Once I hit the 400 ft depth, I started marking some fish on my sounder and there were diving birds and gulls working out, so I marked the spot on my plotter and began to circle it but still no action. On my vhf I heard a couple of power boaters who were a few miles east of me talking about getting coho at 90 ft on their downriggers so I thought I would drop mine down to that depth too--mistake #1. I use 80 lb braided line on my downrigger and earlier in the summer I had to replace the line as it was worn. I had about 95 ft left on a spool and I thought for summer time spring salmon depths (rarely deeper than 70 ft) it would be fine until I replaced it in the fall. So with a brain lapse, I forgot I had done this and dropped my rigger down too far and  saw my rod bounce--fish on! I thought and grabbed the rod but then I noticed my downrigger line was all off the rigger and the action I had seen was my release clip pulling off as the 8 lb ball, 90 ft of downrigger line and the release clip headed for the bottom. I thought about packing it in but it was such a beautiful morning I dug out a 4 oz slip weight and put it in front of a flasher and herring strip and trolled through my spot---bang! fish on! These fall coho are awesome--it was about a 10 lber jumping and skipping around as I brought it closer to the yak. Suddenly I was horrified to see that the slip weight had come loose and was close to heading the same direction as my downrigger ball.

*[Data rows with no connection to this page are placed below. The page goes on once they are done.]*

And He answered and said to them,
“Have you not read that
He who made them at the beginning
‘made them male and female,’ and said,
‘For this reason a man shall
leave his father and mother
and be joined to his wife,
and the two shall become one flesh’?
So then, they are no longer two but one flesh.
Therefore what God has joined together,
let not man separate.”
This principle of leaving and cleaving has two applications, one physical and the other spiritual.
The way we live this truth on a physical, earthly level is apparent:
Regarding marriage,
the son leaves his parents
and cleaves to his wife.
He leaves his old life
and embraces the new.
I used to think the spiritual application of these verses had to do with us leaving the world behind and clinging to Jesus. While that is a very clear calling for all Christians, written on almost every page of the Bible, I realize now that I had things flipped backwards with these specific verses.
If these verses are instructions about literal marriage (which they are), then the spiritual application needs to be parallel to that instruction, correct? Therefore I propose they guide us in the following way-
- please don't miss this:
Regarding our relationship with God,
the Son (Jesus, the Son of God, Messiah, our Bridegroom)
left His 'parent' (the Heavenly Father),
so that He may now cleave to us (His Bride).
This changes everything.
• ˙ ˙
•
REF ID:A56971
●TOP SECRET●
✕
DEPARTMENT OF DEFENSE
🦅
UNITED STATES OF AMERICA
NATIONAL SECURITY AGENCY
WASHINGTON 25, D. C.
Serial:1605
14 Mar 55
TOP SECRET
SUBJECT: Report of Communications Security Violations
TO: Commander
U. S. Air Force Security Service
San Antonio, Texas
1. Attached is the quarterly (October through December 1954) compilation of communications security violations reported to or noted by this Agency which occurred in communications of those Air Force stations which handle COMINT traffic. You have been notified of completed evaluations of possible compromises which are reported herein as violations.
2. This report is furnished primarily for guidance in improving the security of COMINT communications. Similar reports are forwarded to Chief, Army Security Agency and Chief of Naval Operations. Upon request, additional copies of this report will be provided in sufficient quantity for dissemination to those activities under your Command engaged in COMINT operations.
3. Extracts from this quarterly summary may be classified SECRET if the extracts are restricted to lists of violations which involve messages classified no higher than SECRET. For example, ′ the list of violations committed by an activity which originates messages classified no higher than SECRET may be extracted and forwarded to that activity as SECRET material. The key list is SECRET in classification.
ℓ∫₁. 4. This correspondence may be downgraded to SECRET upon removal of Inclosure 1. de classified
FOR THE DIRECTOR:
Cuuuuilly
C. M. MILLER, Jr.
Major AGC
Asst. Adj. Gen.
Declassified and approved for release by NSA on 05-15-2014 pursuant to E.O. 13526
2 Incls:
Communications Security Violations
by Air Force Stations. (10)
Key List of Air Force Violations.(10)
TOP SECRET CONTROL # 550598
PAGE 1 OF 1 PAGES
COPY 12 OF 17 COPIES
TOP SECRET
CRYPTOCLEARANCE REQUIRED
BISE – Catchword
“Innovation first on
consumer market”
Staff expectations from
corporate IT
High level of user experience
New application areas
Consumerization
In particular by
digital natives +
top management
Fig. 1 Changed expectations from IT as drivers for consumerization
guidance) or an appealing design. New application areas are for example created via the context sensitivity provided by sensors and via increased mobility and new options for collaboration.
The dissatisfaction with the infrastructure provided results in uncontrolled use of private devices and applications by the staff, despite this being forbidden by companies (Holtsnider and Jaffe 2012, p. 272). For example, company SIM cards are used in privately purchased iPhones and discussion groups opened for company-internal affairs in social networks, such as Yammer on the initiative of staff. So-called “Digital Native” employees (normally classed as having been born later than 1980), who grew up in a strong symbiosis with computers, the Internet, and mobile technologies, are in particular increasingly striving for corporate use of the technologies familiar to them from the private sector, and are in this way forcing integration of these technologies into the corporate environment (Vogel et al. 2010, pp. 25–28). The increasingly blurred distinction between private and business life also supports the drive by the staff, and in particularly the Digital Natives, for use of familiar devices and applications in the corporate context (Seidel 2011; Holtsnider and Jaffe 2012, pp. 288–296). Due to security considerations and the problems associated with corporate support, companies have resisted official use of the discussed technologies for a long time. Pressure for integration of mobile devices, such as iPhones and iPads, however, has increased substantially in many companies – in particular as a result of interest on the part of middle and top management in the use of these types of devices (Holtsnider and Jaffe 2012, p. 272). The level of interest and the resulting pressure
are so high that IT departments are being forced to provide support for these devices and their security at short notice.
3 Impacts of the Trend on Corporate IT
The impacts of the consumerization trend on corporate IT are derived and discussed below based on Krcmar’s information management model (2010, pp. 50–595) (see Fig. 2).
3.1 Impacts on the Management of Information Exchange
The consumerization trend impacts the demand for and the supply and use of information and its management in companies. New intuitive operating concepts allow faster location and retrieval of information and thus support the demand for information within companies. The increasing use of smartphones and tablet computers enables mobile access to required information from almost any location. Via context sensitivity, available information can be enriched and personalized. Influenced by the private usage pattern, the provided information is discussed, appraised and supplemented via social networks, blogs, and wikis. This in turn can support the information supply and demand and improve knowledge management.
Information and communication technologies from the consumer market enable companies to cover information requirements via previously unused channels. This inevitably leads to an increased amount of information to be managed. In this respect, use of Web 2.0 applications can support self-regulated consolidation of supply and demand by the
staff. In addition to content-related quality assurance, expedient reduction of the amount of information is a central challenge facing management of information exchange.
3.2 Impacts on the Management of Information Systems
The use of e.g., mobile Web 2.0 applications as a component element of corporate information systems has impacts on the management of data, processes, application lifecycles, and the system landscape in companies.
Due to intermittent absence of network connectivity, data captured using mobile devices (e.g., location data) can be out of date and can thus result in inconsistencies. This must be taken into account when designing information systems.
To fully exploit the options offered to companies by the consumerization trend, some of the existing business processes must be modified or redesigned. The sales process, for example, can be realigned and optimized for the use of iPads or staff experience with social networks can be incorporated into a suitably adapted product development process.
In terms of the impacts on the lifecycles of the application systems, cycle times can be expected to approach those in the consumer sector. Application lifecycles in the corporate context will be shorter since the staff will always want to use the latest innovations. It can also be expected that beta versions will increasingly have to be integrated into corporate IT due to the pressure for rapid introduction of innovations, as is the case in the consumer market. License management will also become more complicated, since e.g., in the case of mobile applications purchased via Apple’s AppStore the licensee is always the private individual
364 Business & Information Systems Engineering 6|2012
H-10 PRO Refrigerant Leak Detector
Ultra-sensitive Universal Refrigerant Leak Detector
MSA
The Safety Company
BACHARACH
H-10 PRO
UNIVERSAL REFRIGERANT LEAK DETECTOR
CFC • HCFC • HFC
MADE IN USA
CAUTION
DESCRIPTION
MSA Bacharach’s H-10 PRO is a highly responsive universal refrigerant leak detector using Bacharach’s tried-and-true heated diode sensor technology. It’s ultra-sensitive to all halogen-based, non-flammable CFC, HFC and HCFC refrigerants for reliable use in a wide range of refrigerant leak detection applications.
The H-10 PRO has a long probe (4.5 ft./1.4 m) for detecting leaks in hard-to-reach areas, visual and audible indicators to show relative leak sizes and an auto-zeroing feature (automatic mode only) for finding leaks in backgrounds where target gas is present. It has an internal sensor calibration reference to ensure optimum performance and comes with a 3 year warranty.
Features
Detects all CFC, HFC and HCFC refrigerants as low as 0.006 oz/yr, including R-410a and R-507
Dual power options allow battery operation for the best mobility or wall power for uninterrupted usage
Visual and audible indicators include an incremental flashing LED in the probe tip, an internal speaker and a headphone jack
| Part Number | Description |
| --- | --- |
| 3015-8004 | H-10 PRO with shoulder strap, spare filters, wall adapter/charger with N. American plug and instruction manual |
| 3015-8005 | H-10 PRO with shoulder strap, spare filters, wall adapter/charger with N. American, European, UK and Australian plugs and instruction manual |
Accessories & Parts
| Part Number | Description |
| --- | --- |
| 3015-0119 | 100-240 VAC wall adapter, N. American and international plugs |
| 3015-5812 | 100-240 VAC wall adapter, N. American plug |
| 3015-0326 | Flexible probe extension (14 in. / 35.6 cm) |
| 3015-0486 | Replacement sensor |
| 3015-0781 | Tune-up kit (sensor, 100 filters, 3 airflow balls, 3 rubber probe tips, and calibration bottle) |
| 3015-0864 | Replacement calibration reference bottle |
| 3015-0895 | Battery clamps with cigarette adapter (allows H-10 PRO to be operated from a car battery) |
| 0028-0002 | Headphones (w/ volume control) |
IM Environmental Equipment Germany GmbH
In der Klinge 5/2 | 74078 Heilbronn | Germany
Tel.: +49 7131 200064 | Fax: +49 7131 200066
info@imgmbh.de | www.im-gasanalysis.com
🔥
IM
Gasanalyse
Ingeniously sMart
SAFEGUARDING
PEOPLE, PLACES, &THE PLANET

I carefully brought the coho closer in, and my fingers reached within 4 or 5 inches of the slipweight and then the coho came out of the water like a rocket making the line bounce and off came the weight. To add insult, the fish spit the hook at the same time!  I was laughing at myself like a drunken monkey. I found one more 4 oz mooching weight in the bottom of my gear bucket and tied it very firmly on and kept trolling. The result was another coho lost at the boat and a long distance release on a second one. After 4 hours my legs were done in, there was no fish in the bucket but I was happy as hell and there was a nice breeze to carry me back to the launch spot at 3 knots. That's fishing!